St.John-Stevas was educated at two independent schools, St. Josephs Salesian School in Burwash, East Sussex, and then Ratcliffe College in Leicester. He then read law at Fitzwilliam College, Cambridge, graduating with first class honours. While at Cambridge, he was President of the Cambridge Union (1950) and won the Whitlock Prize.

He also studied at Christ Church, Oxford where he gained a BCL. While there, he was Secretary of the Oxford Union. He gained his PhD from London and a JSD from Yale. He also studied briefly for the Roman Catholic priesthood at the Venerable English College in Rome.

He was called to the Bar of the Middle Temple in 1952.

Academic career

St John-Stevas was appointed as a Lecturer at Southampton University (1952–1953) and King's College London (1953–1956). He then tutored in Jurisprudence at Christ Church (1953–1955) and Merton College, Oxford (1955–1957). In 1959 he joined The Economist and became its Legal and Political Correspondent.

Politician

Having first run as a candidate for a seat in 1951 St John-Stevas was elected as Member of Parliament for Chelmsford, Essex in the 1964 general election, which he held until resigning at the 1987 general election.

__SUPPLIED INFORMATION__
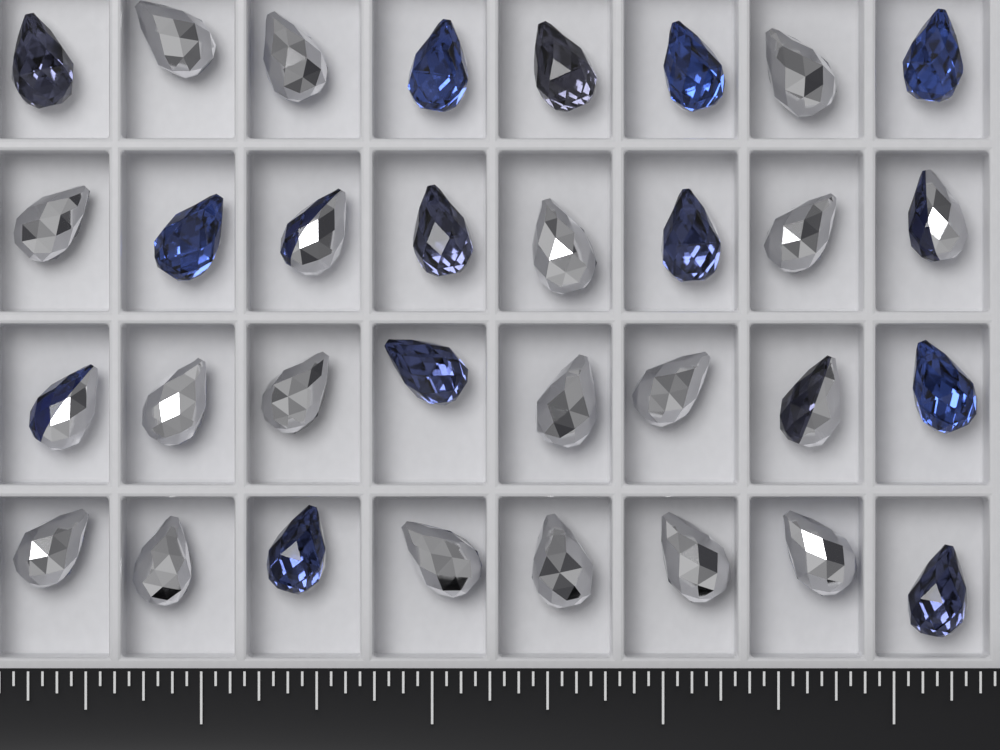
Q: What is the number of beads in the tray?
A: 32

__EXERCISE REQUIREMENTS__
• A. List every institution where the text about St John-Stevas says he held a lecturing or tutoring post.
• B. According to the text about St John-Stevas, in what year was he called to the Bar of the Middle Temple?

__THE REPLIES__
• A. Southampton University, King's College London, Christ Church, and Merton College, Oxford.

• B. 1952